Being a scoot, obviously the engine & transmission are also out of line & hanging out to the left, the bodywork & seat unit though showing crash damage was where you’d expect it to be, so presume it was twisted at the swinging arm pivot.

Rider was wearing tracksuit bottoms, trainers etc. with no signs of damage, so I assume an accident hadn’t just happened & he was trying to limp the bike home, but that he’d actually chosen to go out & ride it in such a state, how he got it to go round right hand bends I don’t know !

Hope a nice policeman will pull over the rider and take the scoot away.

I saw a car like that (actually it was a minicab) last week. Weird.

Sounds like a large and obviously important bolt had started to rattle it’s way loose and finally fell out.

I see loads of important looking bolts in the gutter when stopped at traffic lights etc.

Bikes vibrate a lot and absorb a lot of shock from the road which can loosen things - someone on here a few months back stopped to find one of their front calipers dangling on the end of the brake line after the caliper bolts fell out. . .

So I advise you all to periodically check your nuts.

And check your sump nut - that gets loose and starts spraying your rear tyre with nice super slippery oil ain’t clever either. . . :hehe:

Pat didn’t you know, tracksuit bottoms are much much stronger than your average scooter chasis otherwise why would everyone wear them?
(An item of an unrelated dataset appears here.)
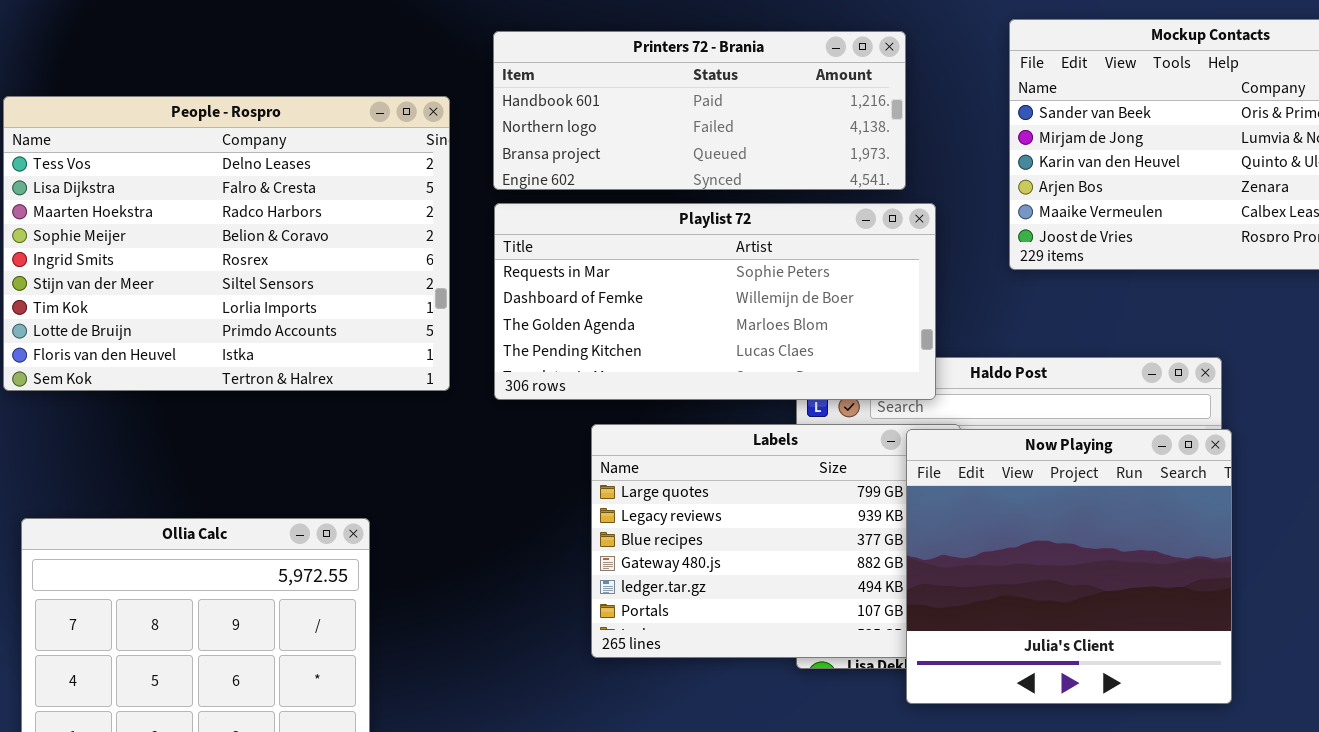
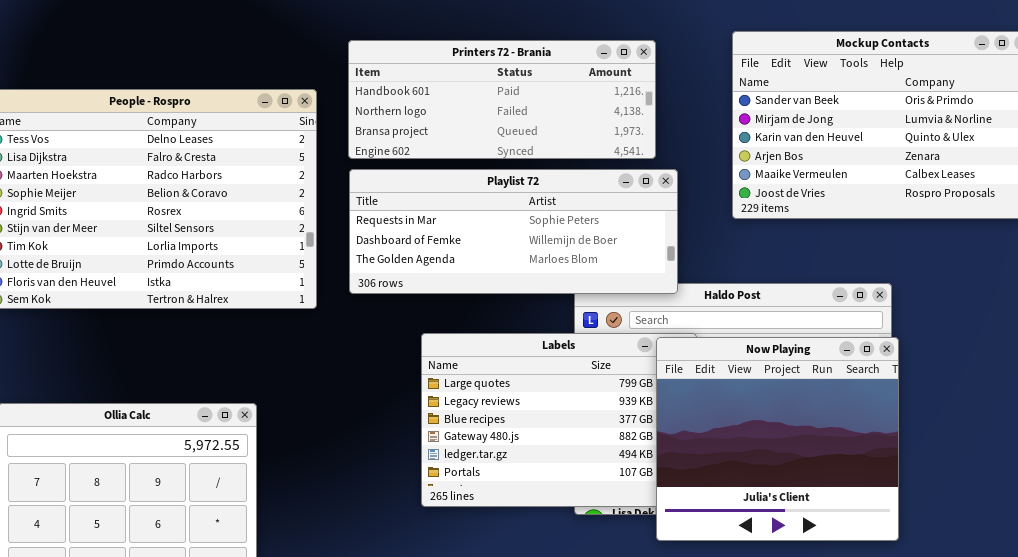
Playlist 72: [494,203,936,400] -> [349,169,678,294], resized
I do every day. I’m terrified of cancer. :smiley:

But seriously, I’ve seen something similar to happen on the road. Not quite so extreme and the wheel was wobbling between 10 degrees left and right as it went around. I kept well back from that joker. How people can live with themselves riding bikes in such a sorry state is far, far beyond me. I get freaked out when I feel a tiny wobble in the rear…

Had a Triumph Saint like that, er, years ago. Could never understand why the cornering was so variable. Then a friend pointed out that the bolted on rear sub frame was A: loose and B: the bolt holes had gone oval.* Pretty much had a hinge in the middle.

Could that be why Met. Police sold the thing?

(*I was young and stupid then. Rather than old and stupid.)

Some of the sports mopeds favoured by the stylish chav have plastic bushes in the engine mountings that can wear out and leave the wheel/engine abut 15 degrees out of alignment. I is not that uncommon to see them like this but it does take some serious abuse/neglect. You can be sure that such a scoot is not insured and the brake pads are al ldown tothe metal.